Dangers and Pitfalls of Social Media for Municipal Communication
Social media seems like a good way to communicate with anyone – it’s fast and free. It works great for sharing pictures of your grandchildren, or of your recent trip to Florida, with friends and family. However, municipalities need to recognize the potential for significant risks and pitfalls of using social media to communicate with residents about local government news and alerts.
Since many users of social media follow hundreds of pages of people, places, stores and restaurants, there is no way for all of this information to be displayed. As a result, Facebook and Twitter have algorithms in place that help determine what information is displayed to a user. On average, only 10% of your followers will ever see the content that you post. If your municipality has an urgent message to share with residents, this statistic is poor. Your residents won’t likely see what you are posting, and your information is buried among other posts.
Another issue with social media is the problem that can occur with two-way communication.

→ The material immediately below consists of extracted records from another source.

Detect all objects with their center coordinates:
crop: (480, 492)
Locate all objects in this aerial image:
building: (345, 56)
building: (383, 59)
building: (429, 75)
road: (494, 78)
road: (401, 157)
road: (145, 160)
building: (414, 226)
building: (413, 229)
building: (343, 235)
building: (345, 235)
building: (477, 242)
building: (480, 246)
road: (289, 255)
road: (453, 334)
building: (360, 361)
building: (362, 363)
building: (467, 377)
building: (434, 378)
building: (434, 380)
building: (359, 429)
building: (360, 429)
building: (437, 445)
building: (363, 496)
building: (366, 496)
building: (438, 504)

There are numerous examples where a municipality will post something about a very positive event – such as a family friendly event—and a resident will “hijack” the post. This is when someone posts a response that is off topic, and often harassing. In the case of municipalities, these hijacked posts are often regarding issues that a resident is upset about, and wants addressed. When this occurs, the municipality needs to decide if to respond in a public forum, or to ignore the response. Neither of these decisions are ideal.
Copy cat accounts and resident created community pages are another issue with social media. Sometimes a resident will create what looks to be an “official” page for the municipality, however, it is filled with rumors and misinformation. In addition, most municipalities have several, if not dozens, of resident run pages for their communities. Unfortunately, these pages do not contain important and key information directly from the municipality, and results in greater frustration and miscommunication.
In conclusion, municipalities need to be aware of the problems that may occur in using social media for resident communication. Not all forms of communication work best for local government.